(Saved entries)

☆ ☆ ☆ ☆

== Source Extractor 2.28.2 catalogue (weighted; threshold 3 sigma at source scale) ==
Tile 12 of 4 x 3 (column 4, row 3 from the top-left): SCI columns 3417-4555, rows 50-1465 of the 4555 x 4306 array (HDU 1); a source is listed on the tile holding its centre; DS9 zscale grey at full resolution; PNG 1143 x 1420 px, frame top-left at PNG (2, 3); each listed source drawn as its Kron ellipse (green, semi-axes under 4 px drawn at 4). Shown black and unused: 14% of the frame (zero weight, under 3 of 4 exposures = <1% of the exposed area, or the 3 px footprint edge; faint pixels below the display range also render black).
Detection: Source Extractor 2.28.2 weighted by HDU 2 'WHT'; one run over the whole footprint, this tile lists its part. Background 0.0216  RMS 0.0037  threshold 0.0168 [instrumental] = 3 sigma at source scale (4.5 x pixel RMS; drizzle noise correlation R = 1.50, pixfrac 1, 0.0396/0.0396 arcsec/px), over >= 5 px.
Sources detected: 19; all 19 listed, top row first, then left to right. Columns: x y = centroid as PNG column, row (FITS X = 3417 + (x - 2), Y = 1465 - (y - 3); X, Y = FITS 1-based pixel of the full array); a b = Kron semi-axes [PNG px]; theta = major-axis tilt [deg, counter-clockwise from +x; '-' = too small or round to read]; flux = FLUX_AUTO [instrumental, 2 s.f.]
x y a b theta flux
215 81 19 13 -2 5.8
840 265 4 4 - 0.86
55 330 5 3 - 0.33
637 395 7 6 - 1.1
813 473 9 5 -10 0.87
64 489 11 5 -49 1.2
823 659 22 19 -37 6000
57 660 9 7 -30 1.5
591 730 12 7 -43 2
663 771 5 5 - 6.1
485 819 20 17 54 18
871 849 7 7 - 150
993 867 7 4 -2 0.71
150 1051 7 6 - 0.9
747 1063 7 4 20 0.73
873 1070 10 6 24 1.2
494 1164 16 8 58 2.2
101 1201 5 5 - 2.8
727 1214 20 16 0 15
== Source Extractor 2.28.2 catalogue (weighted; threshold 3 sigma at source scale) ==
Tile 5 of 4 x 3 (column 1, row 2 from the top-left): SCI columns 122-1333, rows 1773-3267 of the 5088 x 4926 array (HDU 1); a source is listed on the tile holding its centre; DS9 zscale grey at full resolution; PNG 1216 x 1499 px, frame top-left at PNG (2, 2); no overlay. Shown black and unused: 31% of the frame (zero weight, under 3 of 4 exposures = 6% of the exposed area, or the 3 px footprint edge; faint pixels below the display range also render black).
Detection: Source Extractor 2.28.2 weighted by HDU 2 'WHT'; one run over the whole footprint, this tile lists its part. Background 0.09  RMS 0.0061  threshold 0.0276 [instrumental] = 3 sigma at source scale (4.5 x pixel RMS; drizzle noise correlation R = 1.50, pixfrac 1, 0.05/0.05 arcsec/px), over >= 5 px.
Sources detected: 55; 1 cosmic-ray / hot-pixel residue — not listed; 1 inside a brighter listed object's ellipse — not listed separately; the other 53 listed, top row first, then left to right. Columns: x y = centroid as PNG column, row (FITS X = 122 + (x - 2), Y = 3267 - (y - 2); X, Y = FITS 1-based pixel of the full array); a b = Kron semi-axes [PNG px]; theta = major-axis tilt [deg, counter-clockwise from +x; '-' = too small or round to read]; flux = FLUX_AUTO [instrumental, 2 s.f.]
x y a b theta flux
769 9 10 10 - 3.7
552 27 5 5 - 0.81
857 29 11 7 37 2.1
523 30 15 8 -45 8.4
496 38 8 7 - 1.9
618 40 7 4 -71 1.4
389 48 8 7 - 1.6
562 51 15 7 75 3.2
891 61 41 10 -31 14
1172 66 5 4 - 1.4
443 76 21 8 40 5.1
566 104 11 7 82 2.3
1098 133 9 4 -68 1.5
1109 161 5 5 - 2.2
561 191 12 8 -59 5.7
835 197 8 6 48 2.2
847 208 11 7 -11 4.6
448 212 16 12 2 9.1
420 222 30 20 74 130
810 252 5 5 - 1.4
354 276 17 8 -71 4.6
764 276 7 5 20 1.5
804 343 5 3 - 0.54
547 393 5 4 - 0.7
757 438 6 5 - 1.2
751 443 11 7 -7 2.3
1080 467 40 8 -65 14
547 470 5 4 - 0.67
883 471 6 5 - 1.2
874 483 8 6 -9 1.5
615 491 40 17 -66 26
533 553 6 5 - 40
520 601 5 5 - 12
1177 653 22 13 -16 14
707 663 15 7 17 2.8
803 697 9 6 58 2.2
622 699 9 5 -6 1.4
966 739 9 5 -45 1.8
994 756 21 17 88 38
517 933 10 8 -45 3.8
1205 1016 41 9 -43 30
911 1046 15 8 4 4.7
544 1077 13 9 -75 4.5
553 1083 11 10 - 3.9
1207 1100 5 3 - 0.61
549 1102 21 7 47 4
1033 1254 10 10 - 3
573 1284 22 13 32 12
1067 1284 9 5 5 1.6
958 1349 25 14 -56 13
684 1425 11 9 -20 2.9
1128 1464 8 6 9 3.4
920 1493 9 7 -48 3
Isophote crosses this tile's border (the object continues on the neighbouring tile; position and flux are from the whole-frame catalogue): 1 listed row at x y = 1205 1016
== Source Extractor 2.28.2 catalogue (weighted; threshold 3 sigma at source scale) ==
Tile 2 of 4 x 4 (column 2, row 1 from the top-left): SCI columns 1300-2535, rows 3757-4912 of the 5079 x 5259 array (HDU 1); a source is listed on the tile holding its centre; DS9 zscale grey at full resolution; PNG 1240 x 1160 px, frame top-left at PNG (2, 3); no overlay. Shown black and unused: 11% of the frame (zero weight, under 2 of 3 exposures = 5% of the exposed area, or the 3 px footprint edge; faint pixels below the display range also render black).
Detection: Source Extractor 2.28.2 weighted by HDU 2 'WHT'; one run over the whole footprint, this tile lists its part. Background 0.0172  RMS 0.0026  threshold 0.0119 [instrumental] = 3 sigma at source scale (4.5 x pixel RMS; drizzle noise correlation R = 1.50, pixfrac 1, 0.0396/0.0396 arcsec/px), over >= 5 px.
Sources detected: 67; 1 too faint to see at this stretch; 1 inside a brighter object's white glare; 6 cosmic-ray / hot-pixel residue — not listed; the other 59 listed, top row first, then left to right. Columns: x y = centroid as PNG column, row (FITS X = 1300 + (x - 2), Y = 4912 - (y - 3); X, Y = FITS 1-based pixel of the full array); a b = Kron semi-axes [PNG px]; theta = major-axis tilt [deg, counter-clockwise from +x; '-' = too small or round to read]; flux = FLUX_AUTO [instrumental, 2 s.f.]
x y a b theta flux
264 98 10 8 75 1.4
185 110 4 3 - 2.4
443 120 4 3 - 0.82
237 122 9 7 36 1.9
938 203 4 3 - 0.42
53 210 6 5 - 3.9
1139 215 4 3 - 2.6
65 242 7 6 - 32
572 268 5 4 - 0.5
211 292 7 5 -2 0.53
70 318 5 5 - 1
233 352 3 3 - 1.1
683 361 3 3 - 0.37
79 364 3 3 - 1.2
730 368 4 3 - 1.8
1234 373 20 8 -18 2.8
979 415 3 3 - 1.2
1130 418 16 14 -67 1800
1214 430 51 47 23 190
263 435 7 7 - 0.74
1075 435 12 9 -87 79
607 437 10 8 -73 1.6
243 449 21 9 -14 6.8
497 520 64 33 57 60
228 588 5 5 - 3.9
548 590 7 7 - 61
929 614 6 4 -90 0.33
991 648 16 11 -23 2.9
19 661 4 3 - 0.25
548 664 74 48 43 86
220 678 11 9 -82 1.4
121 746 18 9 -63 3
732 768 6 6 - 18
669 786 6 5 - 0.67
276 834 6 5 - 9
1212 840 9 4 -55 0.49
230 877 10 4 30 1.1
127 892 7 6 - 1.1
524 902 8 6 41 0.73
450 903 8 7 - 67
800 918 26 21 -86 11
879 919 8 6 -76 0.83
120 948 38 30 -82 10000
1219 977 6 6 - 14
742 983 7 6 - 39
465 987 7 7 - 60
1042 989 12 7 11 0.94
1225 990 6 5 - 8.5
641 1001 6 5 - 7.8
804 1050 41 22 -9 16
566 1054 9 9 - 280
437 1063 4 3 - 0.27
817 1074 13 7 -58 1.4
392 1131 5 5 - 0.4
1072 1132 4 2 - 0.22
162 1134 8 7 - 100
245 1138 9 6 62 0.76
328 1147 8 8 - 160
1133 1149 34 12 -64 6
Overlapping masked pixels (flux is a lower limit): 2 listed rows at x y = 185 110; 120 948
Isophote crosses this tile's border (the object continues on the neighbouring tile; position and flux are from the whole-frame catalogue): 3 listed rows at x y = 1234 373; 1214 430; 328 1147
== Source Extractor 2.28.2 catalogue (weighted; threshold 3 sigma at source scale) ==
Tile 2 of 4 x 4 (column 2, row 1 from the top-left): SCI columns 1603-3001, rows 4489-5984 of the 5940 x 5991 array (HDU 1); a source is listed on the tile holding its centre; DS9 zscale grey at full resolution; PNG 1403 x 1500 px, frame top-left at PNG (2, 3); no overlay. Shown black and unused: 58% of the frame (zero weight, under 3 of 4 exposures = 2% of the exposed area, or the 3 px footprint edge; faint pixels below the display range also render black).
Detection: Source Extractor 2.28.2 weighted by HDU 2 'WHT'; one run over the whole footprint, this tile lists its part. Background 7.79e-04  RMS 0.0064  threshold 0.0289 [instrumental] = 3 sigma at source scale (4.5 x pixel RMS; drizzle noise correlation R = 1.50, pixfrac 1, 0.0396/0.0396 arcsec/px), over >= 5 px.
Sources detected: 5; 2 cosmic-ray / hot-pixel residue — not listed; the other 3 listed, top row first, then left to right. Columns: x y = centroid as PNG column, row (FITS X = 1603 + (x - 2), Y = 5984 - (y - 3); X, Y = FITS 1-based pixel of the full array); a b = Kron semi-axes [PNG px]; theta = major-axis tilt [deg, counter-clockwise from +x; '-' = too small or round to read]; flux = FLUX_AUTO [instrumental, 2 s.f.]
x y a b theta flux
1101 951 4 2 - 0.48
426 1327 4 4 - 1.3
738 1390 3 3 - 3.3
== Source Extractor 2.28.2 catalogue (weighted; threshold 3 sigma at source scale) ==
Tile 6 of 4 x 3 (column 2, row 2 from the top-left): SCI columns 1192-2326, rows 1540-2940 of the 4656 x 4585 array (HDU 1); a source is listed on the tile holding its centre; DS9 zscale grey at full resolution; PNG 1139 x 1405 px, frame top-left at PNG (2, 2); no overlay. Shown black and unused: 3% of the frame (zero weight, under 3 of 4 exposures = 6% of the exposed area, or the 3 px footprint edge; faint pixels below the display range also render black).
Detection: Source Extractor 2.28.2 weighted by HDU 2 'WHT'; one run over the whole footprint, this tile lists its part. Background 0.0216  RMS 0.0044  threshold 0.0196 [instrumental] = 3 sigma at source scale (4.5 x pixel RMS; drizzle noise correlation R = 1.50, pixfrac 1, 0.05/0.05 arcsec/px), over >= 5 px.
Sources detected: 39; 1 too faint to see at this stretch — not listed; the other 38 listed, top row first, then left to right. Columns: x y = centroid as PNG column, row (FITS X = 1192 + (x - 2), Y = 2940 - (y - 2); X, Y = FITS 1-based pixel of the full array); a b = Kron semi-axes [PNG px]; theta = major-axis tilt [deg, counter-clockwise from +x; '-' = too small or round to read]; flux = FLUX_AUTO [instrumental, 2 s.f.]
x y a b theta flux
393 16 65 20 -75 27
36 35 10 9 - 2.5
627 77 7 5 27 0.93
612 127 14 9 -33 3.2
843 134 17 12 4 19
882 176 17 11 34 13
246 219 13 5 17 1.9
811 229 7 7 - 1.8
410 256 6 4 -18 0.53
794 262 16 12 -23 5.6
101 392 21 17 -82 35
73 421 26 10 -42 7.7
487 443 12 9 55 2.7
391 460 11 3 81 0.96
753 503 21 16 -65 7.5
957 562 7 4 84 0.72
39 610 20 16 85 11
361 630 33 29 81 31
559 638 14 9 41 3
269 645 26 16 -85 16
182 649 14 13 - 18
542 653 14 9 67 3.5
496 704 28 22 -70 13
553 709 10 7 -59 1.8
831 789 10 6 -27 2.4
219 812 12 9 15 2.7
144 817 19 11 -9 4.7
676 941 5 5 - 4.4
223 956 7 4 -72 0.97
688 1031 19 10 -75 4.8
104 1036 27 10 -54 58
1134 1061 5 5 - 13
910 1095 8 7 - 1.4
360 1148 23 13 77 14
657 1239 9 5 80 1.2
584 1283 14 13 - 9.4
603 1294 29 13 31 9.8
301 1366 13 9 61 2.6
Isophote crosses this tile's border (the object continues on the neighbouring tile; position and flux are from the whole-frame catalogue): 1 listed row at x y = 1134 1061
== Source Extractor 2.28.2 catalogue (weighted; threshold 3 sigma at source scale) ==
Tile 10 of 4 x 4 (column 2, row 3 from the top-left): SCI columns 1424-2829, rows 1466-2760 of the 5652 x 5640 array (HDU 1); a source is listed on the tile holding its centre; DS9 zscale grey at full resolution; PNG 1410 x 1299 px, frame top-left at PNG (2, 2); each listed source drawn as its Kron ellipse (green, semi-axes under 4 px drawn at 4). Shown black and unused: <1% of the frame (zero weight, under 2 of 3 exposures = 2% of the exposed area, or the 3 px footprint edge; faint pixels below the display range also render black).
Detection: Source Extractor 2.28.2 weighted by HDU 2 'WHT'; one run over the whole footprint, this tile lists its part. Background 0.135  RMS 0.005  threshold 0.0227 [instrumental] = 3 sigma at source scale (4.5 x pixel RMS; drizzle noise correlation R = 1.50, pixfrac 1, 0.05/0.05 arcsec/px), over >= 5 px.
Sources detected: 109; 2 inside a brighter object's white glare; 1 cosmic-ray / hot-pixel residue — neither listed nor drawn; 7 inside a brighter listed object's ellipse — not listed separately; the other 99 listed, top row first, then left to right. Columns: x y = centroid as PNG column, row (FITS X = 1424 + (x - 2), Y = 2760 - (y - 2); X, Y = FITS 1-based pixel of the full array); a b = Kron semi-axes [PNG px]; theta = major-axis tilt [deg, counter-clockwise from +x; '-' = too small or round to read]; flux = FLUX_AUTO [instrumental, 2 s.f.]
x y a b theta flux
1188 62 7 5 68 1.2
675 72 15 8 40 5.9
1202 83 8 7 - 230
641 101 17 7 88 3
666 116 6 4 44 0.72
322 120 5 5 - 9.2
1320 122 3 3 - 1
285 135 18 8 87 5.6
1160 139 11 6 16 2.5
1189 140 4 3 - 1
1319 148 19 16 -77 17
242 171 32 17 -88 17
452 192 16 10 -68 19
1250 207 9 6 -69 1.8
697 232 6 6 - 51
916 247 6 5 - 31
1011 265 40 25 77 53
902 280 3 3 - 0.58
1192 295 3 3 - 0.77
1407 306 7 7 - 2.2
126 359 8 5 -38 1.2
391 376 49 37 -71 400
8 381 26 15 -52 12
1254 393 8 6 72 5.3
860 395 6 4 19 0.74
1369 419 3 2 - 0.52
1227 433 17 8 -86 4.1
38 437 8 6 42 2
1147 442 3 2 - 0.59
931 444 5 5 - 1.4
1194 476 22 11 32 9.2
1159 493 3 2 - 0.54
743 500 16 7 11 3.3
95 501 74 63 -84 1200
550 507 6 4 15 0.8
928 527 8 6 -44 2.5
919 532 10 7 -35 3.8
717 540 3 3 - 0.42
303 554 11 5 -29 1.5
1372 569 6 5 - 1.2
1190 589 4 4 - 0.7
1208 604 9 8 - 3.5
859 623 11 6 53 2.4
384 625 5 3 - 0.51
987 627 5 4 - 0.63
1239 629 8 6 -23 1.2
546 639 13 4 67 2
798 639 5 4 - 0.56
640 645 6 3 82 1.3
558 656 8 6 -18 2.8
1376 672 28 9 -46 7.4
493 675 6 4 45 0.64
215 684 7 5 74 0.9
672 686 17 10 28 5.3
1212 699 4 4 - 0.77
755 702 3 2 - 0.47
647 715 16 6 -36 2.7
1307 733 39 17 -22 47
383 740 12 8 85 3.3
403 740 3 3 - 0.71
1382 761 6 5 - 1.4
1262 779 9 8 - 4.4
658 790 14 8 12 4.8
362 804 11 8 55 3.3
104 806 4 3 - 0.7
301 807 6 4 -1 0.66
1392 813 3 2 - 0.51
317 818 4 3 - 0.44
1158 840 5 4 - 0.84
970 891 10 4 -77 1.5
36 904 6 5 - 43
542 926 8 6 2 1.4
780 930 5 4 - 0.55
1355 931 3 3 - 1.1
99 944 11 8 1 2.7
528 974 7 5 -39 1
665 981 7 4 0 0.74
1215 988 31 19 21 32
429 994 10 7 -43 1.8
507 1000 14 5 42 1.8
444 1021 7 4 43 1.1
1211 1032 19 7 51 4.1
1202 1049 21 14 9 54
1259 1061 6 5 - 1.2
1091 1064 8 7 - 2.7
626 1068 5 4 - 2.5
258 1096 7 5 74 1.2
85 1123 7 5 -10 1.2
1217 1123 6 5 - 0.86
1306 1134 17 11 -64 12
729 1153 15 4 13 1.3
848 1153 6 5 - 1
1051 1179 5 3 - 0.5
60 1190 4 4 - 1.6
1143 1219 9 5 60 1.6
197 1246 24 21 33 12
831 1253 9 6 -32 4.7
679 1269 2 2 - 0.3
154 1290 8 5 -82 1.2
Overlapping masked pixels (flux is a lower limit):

☆ ☆ ☆ ☆

REQUIRED TASK: Return the lines from the start of the material through the line containing "Tile 12 of 4", with both ends included, repeating them word for word.

WORKED ANSWER:
== Source Extractor 2.28.2 catalogue (weighted; threshold 3 sigma at source scale) ==
Tile 12 of 4 x 3 (column 4, row 3 from the top-left): SCI columns 3417-4555, rows 50-1465 of the 4555 x 4306 array (HDU 1); a source is listed on the tile holding its centre; DS9 zscale grey at full resolution; PNG 1143 x 1420 px, frame top-left at PNG (2, 3); each listed source drawn as its Kron ellipse (green, semi-axes under 4 px drawn at 4). Shown black and unused: 14% of the frame (zero weight, under 3 of 4 exposures = <1% of the exposed area, or the 3 px footprint edge; faint pixels below the display range also render black).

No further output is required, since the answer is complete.